Today I sent off my novel Hyssop Hill on its first real query to a real agent.
So let me tell you. I spent six hours getting this pitch package together. Looking up the agent. Reading about them and the type of book they want. Tailoring my letter and my synopsis so they fit the agent perfectly. Proofreading, again, my first ten pages. Signing up for the submission portal. Cutting and pasting. Re-reading. Pressing ‘send.’
I’ll be doing this again and again, through all the 100+ agents whose names I’ve found to populate my Excel spreadsheet.
I’d planned to send another query today, but um. Perhaps tomorrow. Perhaps today, the cat and I will take a break after our work. (Yes, the cat’s working too. Pressing solidly into my side for this number of hours takes dedication.)
Whether this particular agent wants my manuscript (or not, which is the usual turn of things, statistics show), the materials they’ve made available for preparing a pitch have helped me craft a package that’s better than it would have been otherwise. I’m grateful.

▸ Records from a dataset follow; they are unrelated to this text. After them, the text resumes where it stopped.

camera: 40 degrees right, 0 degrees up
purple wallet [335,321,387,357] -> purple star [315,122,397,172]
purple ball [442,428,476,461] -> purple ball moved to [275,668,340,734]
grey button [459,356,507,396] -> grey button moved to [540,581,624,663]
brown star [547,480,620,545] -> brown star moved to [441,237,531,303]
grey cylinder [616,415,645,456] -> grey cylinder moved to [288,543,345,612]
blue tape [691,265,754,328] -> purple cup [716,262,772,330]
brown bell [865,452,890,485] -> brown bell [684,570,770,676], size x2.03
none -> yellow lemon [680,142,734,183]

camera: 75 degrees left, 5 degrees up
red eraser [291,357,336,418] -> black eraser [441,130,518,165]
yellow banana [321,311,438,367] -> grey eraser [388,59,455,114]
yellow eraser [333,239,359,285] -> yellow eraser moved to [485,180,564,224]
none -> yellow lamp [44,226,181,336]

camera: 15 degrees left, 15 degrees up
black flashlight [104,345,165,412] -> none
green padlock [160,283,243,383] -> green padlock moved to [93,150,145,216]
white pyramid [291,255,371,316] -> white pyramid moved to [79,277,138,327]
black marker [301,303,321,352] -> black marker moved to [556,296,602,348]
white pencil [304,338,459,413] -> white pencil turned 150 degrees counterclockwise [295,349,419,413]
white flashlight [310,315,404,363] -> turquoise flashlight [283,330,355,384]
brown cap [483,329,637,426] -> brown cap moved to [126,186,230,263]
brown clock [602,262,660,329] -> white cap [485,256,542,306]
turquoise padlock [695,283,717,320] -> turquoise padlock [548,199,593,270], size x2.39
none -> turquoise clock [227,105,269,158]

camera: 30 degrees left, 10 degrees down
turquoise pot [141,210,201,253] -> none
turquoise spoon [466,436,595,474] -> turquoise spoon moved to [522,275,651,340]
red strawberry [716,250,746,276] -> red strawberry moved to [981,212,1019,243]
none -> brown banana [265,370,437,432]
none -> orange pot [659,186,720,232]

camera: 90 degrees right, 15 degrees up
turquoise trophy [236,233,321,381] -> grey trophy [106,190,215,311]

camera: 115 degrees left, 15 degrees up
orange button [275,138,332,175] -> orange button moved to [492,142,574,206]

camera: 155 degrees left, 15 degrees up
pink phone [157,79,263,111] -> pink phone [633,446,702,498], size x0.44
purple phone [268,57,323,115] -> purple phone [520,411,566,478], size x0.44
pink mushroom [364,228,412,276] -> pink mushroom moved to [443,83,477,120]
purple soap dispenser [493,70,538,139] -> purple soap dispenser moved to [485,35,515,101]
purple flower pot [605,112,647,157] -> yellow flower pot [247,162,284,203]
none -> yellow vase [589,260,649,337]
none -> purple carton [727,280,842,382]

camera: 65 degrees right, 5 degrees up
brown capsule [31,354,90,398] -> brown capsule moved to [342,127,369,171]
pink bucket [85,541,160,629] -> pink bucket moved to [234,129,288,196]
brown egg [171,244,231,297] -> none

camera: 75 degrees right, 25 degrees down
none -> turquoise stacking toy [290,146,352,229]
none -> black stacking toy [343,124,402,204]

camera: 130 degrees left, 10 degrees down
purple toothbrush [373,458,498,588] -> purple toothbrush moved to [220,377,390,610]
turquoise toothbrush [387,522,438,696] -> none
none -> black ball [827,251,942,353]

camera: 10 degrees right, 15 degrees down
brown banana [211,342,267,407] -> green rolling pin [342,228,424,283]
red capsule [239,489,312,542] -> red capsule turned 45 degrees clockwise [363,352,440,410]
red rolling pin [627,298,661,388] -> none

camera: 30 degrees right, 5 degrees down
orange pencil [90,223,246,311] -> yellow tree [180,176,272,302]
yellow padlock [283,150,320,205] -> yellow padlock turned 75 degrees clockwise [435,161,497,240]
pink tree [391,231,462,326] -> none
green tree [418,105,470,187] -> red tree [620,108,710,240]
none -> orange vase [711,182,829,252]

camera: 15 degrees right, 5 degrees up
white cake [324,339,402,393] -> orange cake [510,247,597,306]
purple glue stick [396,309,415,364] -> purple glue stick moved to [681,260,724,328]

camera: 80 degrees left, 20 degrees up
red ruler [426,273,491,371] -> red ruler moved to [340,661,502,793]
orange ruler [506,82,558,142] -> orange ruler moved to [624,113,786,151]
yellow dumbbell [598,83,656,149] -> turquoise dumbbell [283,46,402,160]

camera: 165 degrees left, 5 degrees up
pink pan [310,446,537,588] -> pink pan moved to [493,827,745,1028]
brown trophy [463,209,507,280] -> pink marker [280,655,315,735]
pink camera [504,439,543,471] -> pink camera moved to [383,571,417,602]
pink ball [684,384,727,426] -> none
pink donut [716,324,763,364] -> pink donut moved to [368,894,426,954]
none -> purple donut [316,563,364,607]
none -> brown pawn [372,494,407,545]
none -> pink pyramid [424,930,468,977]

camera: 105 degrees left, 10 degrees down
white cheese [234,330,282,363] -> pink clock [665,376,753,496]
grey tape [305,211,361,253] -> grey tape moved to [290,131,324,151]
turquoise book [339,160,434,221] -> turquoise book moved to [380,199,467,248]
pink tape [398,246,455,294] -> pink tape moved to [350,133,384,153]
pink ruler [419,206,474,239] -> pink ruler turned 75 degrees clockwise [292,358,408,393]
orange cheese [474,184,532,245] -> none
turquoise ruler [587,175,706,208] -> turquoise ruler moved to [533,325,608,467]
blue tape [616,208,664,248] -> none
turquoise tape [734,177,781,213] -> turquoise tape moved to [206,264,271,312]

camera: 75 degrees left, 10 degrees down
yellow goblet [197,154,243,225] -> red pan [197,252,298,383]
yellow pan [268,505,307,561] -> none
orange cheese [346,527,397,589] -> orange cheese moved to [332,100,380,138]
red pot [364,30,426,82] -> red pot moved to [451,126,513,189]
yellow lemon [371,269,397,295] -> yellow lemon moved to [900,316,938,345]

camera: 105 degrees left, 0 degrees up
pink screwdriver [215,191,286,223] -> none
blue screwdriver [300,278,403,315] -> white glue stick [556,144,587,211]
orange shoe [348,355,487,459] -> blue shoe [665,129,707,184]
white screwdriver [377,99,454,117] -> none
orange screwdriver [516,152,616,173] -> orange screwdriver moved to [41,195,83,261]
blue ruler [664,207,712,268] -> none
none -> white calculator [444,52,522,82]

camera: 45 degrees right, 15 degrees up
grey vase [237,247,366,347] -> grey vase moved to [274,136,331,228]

I’m also grateful for a rejection I received in the fall of ’25. I’d submitted the manuscript to some contests, and didn’t succeed in any. But one publishing house that declined the manuscript did invite me to send more work if I had a story that would better suit their more-commercial list.
They don’t lie about this stuff. They don’t have time. So even my self-deprecating brain believes that at least one editor thought my work had heft.
That encouragement is the type of priceless gem I polish and hold up to the sun on days when I get other writing rejections. Not that the work isn’t good: just that it’s not right for that person at that time.
So here we go, my novel Hyssop Hill and me, presenting ourselves to all the agents whose doors are currently open. It’s not quite a whirlwind of parties, but shiny and exciting all the same.
I’m submitting short fiction again too: a chance for more acceptances, more rejections, more spreadsheets to populate and keep up to date. I’ll post here about all of it. Thanks for reading along.